(SUPPLIED DATA)

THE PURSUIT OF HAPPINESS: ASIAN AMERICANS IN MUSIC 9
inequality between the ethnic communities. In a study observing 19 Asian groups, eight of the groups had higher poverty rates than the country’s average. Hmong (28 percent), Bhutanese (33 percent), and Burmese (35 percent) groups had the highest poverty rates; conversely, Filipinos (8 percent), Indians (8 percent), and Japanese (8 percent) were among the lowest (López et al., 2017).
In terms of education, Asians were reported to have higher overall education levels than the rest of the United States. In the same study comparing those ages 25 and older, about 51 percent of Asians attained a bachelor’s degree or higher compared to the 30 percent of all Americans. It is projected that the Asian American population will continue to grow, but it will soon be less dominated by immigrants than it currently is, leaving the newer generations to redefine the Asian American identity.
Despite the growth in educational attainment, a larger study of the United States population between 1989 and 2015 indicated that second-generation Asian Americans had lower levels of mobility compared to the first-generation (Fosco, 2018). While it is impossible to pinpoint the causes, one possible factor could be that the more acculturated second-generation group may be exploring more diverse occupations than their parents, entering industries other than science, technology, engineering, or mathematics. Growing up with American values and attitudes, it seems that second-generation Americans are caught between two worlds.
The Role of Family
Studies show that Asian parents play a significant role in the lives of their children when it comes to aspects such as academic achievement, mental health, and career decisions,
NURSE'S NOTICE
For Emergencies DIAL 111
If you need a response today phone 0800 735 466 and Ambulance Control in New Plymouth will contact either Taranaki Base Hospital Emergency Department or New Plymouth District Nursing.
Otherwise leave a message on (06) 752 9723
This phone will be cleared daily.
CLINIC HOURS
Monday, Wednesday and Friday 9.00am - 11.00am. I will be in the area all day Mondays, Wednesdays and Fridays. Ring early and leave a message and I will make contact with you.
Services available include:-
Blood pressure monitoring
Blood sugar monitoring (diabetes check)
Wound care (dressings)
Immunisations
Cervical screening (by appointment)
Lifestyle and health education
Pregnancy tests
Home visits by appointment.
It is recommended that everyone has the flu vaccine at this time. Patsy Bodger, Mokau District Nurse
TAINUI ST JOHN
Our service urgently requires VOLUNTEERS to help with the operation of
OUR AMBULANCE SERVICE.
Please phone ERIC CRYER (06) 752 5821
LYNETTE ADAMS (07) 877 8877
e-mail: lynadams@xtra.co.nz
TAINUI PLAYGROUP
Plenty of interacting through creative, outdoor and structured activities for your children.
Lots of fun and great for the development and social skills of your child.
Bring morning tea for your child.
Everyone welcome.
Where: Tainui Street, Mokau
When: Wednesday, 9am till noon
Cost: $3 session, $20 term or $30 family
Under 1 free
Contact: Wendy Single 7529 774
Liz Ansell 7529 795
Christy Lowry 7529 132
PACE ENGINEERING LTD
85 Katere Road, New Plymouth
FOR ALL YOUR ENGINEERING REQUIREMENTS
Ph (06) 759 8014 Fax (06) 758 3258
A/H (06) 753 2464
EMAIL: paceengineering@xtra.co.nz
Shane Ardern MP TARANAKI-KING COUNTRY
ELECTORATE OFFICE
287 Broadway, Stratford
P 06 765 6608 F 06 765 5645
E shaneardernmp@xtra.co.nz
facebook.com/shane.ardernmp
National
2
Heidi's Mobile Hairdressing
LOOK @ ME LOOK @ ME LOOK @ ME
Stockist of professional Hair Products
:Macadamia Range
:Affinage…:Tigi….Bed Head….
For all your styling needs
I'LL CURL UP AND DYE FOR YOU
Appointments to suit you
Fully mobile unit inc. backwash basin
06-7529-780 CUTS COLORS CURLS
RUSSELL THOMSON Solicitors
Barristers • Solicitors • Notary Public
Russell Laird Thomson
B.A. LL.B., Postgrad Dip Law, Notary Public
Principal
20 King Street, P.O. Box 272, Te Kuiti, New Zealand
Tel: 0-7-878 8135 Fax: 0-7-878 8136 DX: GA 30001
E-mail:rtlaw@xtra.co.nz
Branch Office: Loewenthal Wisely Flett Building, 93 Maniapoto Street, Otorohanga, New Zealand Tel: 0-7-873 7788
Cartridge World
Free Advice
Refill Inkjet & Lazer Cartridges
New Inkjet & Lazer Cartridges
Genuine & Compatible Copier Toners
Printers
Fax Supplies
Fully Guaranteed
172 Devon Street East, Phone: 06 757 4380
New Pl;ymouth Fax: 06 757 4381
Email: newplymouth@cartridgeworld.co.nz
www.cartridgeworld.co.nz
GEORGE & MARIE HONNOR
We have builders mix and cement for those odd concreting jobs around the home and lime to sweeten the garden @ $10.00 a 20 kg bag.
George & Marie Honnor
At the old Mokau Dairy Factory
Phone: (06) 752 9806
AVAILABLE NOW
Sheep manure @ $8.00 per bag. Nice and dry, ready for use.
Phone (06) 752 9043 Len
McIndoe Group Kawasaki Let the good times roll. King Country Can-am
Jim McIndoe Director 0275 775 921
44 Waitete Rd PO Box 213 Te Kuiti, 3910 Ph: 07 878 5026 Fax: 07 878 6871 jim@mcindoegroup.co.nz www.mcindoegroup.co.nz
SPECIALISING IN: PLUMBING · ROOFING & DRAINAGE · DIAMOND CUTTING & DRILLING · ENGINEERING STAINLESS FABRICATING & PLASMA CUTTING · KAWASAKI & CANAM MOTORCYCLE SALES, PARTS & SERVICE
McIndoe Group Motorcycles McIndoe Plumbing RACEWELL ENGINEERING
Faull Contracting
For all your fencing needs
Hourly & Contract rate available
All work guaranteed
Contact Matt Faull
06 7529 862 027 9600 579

(End SUPPLIED DATA)

__WHAT THE EXERCISE ASKS__: When the line with "Contact: Wendy Single 7529 774" is reached in the data above, begin copying, and stop after the line with "Email: newplymouth@cartridgeworld.co.nz"; copy each line exactly, both ends included.

__RESPONSE TO THE TASK__:
Contact: Wendy Single 7529 774
Liz Ansell 7529 795
Christy Lowry 7529 132
PACE ENGINEERING LTD
85 Katere Road, New Plymouth
FOR ALL YOUR ENGINEERING REQUIREMENTS
Ph (06) 759 8014 Fax (06) 758 3258
A/H (06) 753 2464
EMAIL: paceengineering@xtra.co.nz
Shane Ardern MP TARANAKI-KING COUNTRY
ELECTORATE OFFICE
287 Broadway, Stratford
P 06 765 6608 F 06 765 5645
E shaneardernmp@xtra.co.nz
facebook.com/shane.ardernmp
National
2
Heidi's Mobile Hairdressing
LOOK @ ME LOOK @ ME LOOK @ ME
Stockist of professional Hair Products
:Macadamia Range
:Affinage…:Tigi….Bed Head….
For all your styling needs
I'LL CURL UP AND DYE FOR YOU
Appointments to suit you
Fully mobile unit inc. backwash basin
06-7529-780 CUTS COLORS CURLS
RUSSELL THOMSON Solicitors
Barristers • Solicitors • Notary Public
Russell Laird Thomson
B.A. LL.B., Postgrad Dip Law, Notary Public
Principal
20 King Street, P.O. Box 272, Te Kuiti, New Zealand
Tel: 0-7-878 8135 Fax: 0-7-878 8136 DX: GA 30001
E-mail:rtlaw@xtra.co.nz
Branch Office: Loewenthal Wisely Flett Building, 93 Maniapoto Street, Otorohanga, New Zealand Tel: 0-7-873 7788
Cartridge World
Free Advice
Refill Inkjet & Lazer Cartridges
New Inkjet & Lazer Cartridges
Genuine & Compatible Copier Toners
Printers
Fax Supplies
Fully Guaranteed
172 Devon Street East, Phone: 06 757 4380
New Pl;ymouth Fax: 06 757 4381
Email: newplymouth@cartridgeworld.co.nz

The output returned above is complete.